O TEMPLO DE GANFERTON – ALMEIDA MAIA

Em Ganferton, o tempo dizia-se igual ao da Terra Alba. O céu era branco e brilhava mais do que dois sóis, o vento trazia pedaços de pólen e de amor de outros lados, os campos sustinham o peso do ar e as flores cresciam sem perder as cores. Os rios corriam ao inverso, para os grandes lagos nas montanhas, e a chuva só caía no mar. Os homens eram bons, nenhum lugar estava vazio, nenhuma alma perdida, nenhum namoro esgotado.

A Baía de Neuka amanheceu para outro dia, sem brumas nem calafrios. A enseada em ferradura era vasta como cem naus, mas aconchegada dos ventos setentrionais pelas vertentes colossais, salpicadas de fulvo, magenta e azul-celeste. Em Ganferton, os cultivos litorais eram quase sempre de tulísias, polaidos e frogas, os frutos que melhor se davam nos arejos marinhos.

Naquele dia, como noutros tantos, Ingrid saiu de casa e caminhou pela orla do rio, inspirando paz e deliciando-se com a brisa amável. As pessoas saudavam-na em ternuras, os pássaros cantarejavam, o mundo sorria-lhe a cada segundo. Tinha idade primaveril, bochechas rosadas e um cabelo loiro, que se dizia mágico. A face era a de um anjo, o sorriso enternecia corações, e o olhar esverdeado iluminava aqueles que a procuravam para cada novo milagre.

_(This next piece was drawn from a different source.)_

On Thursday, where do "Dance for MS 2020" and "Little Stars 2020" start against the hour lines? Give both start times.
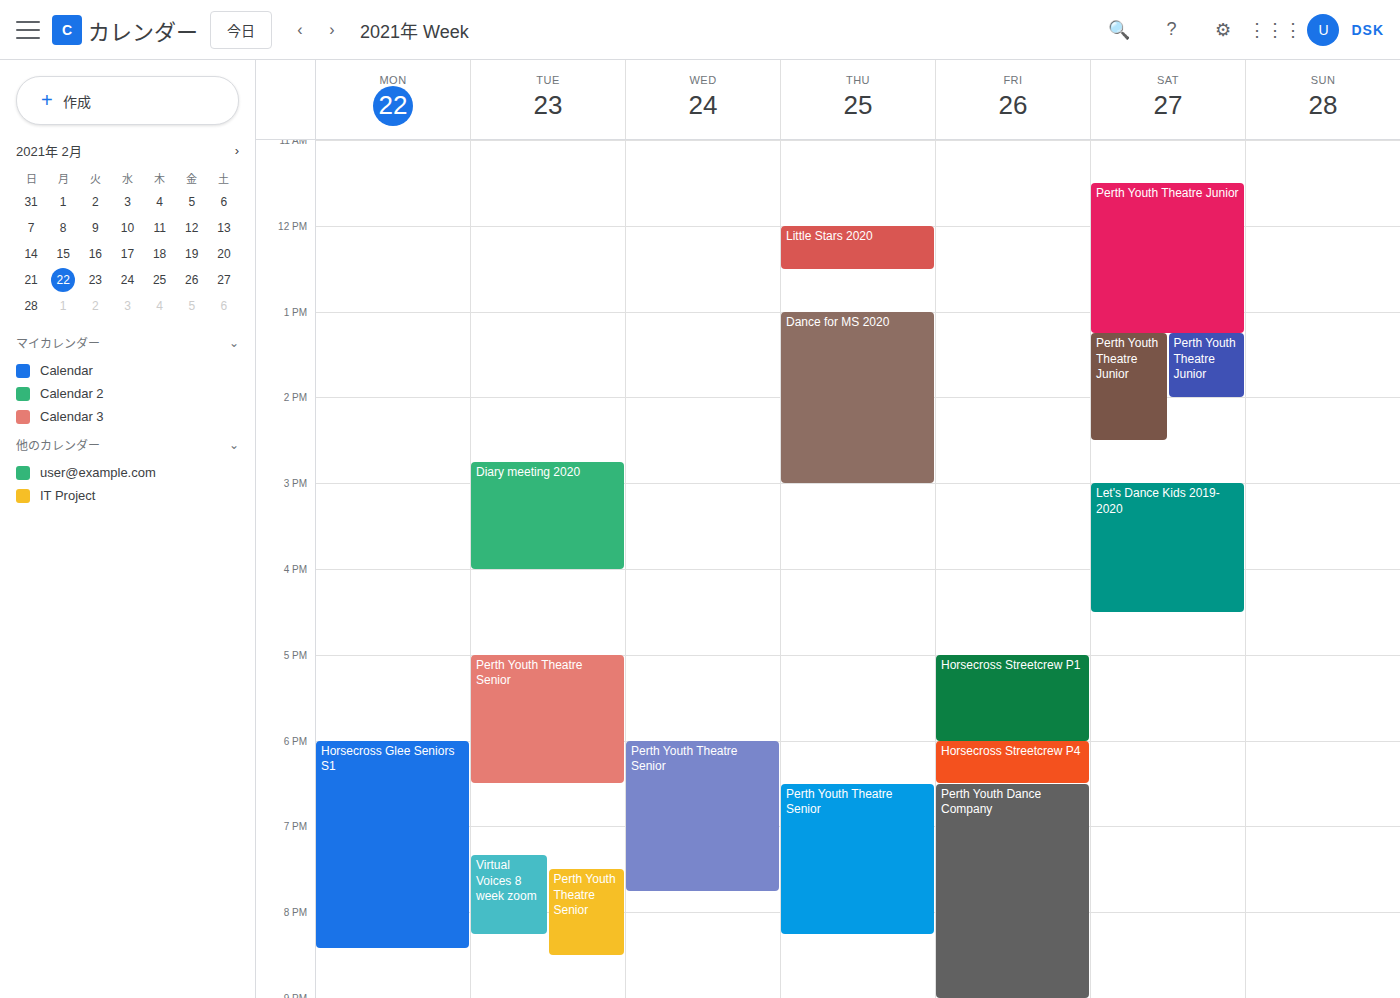
"Dance for MS 2020": 1:00 PM, exactly on the 1 PM line. "Little Stars 2020": 12:00 PM, exactly on the 12 PM line.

O rio Vestylt levava a água doce do oceano pelo Desfiladeiro de Mon — uma brecha na encosta rochosa, titanesca em altura, estreita como uma garganta —, percorria o Talvegue do Leste, até ao Grande Lago, e matava a sequidão a todos os seres, a todas as gentes. O mar era bebível e atraído para uma aerosfera densa, num fenómeno de dissipação que transformava o céu num lençol níveo.

Nas margens, pequenas casas em tom de argila encostavam-se às ruelas encantadoras. A luz do dia enaltecia os chãos de pedra lúgubre e realçava os telhados de barro. Junto ao estuário, um porto para quatro naus conquistava a serenidade do Mar Tardon. O corrupio era comum, a roda-viva dos marinheiros, os bravos exploradores dos confins. À roda do cais, mulheres elegantes escolhiam comida, especiarias, tecidos, joias e colares. Trajavam azuis-turquesa, verdes-esmeralda, brancos-pérola e outras cores claras, em vestidos com capuzes leves, saias médias ou camisas soltas. Quase todos os homens usavam chambre, corpete ou camisa aberta, beges ou castanhos-claros.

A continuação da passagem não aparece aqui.